ST. PETERSBURG — Sad as they are, do not judge him by his statistics. Forgettable as they may be, do not measure him by his moments.
When it comes to Fernando Rodney, you judge him by the night shivers you feel as he is on his way to the mound.
It was 9:50 when Rodney began his slow shuffle from the bullpen on Wednesday night. To his right was anxiety. To his left was apprehension.
Time and again, it has happened. The ninth inning comes, and Rodney along with it, and just like that, your temples throb and your palms sweat and something furry starts gnawing inside the pit of your stomach. It is Rodney Time, and once again, you wonder if your nerves can stand it.
And so for the 39th time, the Rays turned a lead over to Rodney. Be honest: How did you feel as he approached the mound?
No matter. This time, he made it stand up. Fifteen pitches, and he went through Erick Aybar and Mike Trout and Josh Hamilton. Why, it was as easy as a man turning off a light, which, if you think about it, is the job description.

Stored data entries
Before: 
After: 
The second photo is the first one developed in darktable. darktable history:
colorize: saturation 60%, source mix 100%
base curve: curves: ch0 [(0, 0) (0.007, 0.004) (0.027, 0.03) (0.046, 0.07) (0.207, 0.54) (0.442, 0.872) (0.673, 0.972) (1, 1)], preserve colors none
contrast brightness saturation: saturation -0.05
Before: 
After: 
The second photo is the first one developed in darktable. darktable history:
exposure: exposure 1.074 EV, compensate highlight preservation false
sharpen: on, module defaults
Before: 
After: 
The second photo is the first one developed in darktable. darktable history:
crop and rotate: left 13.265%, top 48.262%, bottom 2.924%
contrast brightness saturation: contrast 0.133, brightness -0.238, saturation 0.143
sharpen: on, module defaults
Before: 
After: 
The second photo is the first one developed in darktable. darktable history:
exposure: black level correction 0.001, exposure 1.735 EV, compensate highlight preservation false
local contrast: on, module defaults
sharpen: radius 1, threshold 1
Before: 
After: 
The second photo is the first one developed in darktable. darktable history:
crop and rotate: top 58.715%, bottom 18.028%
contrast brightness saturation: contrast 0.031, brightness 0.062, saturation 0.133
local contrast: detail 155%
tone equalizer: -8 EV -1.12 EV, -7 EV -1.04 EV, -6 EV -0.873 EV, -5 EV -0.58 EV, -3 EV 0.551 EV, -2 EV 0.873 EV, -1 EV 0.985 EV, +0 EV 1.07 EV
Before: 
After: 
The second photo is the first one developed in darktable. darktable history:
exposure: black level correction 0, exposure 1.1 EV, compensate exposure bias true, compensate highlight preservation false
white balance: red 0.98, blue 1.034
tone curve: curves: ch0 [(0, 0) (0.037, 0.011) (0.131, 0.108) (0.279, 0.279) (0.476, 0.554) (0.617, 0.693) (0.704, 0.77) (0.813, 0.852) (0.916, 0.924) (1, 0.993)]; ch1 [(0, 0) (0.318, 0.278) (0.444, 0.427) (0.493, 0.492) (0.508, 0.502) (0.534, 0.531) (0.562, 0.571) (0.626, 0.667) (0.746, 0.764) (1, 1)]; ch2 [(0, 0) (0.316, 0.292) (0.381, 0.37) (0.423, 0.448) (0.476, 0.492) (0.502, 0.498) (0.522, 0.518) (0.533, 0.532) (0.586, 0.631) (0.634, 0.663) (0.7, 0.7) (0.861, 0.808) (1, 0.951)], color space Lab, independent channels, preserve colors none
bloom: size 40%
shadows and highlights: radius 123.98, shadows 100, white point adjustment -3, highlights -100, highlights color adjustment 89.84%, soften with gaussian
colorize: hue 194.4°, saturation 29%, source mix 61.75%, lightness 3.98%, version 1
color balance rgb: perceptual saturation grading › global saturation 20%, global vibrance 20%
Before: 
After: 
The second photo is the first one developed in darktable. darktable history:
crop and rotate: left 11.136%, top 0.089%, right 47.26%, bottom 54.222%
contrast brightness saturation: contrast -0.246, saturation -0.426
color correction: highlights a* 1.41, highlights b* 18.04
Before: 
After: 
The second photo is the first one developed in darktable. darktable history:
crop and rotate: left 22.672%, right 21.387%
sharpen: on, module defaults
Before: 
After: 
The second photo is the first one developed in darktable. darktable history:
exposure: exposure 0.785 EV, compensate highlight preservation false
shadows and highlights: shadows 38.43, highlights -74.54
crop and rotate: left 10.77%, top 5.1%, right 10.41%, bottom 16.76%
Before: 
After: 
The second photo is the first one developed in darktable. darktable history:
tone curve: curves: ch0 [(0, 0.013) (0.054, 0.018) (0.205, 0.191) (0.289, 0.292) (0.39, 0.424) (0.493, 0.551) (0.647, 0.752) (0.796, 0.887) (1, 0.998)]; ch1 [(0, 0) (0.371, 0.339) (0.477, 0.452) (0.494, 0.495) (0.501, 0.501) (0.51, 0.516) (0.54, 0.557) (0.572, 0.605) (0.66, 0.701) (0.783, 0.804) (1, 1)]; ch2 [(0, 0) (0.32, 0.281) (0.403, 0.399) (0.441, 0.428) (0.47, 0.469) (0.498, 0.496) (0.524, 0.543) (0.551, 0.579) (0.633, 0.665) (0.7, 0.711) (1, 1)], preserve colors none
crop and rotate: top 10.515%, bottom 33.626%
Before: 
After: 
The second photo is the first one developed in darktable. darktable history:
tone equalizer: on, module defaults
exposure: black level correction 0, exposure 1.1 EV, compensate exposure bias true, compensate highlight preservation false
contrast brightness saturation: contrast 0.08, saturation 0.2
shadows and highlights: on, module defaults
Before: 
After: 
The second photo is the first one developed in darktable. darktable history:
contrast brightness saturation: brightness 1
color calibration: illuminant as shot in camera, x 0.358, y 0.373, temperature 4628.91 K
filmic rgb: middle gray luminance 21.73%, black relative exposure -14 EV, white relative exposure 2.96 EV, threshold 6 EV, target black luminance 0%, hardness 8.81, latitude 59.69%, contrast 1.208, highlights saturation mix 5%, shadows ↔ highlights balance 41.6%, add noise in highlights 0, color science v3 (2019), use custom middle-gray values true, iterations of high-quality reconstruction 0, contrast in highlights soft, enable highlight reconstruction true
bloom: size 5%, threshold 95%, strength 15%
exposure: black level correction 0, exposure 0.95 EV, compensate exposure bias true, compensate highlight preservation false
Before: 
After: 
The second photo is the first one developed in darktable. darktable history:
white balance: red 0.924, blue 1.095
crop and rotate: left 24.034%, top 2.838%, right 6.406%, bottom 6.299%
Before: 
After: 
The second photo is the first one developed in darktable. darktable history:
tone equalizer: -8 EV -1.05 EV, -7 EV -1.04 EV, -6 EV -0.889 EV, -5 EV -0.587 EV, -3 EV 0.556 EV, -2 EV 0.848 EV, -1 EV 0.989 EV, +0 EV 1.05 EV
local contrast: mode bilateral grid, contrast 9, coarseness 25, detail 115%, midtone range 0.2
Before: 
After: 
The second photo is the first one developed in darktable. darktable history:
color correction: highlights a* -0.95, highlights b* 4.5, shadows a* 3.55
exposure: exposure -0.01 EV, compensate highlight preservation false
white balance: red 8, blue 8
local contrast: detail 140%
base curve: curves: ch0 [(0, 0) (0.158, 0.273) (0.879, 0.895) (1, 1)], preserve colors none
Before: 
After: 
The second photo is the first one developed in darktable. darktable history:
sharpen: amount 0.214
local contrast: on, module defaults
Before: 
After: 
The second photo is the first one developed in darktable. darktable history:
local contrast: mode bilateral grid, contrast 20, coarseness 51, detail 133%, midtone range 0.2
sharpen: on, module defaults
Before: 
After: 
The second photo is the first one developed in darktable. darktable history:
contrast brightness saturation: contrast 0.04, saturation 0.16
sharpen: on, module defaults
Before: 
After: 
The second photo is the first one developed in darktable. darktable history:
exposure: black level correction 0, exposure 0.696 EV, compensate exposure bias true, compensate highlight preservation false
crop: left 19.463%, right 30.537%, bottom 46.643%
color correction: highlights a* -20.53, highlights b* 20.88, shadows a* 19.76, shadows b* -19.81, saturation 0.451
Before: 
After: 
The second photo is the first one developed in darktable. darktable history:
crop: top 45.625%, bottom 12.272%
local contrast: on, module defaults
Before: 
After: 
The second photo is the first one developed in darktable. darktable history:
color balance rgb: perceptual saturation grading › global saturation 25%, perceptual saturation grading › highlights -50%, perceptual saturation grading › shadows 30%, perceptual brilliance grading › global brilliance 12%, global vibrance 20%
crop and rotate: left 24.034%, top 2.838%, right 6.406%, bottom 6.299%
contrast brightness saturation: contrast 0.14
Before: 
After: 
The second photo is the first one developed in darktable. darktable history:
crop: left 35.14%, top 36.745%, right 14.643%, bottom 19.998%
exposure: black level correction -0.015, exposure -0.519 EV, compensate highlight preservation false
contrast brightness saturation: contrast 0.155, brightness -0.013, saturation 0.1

| Job 1 |
Reproduce the Fernando Rodney column word for word, from "Time and again, it" to "the job description.".
| Job 2 |
Pick up the Fernando Rodney column where it ends and keep writing.

| Task answer 1 |
Time and again, it has happened. The ninth inning comes, and Rodney along with it, and just like that, your temples throb and your palms sweat and something furry starts gnawing inside the pit of your stomach. It is Rodney Time, and once again, you wonder if your nerves can stand it.
And so for the 39th time, the Rays turned a lead over to Rodney. Be honest: How did you feel as he approached the mound?
No matter. This time, he made it stand up. Fifteen pitches, and he went through Erick Aybar and Mike Trout and Josh Hamilton. Why, it was as easy as a man turning off a light, which, if you think about it, is the job description.

| Task answer 2 |
For Rodney, this was one of the quickest, cleanest outings of the year, especially when you consider it came 14 hours after Rodney hacked up a fur ball against the Angels on Tuesday night. In that time period, he rallied himself, and he got over the disaster, and he rebounded. There is something to say in that.
Ah, and there is something to say about the sad song this season has been. He has walked too many batters and given up too many hits and turned too many leads into defeats. His ERA is more than six times what it was a year ago.
So, yeah. If you want to know the reaction to Rodney in too many games this year, it is this: Uh-oh.
A year ago, there was no finer sight in baseball than Rodney's cockeyed cap walking toward the mound. He was the gravedigger, and he was there to bury another foe. He was the grim reaper on his way to slam the door. He was baseball's best closer, and when he entered a game, you felt as if it was over. Rodney blew only two saves all season.
Currently, Rodney is trying to break out of his second slump of the season. Before Wednesday, he had blown three saves in his last six opportunities. His eight blown saves are second most in the league. A 6-3 lead wasn't big enough against the Dodgers and a 3-1 lead wasn't big enough against the Yankees and a 5-4 lead wasn't big enough against the Angels.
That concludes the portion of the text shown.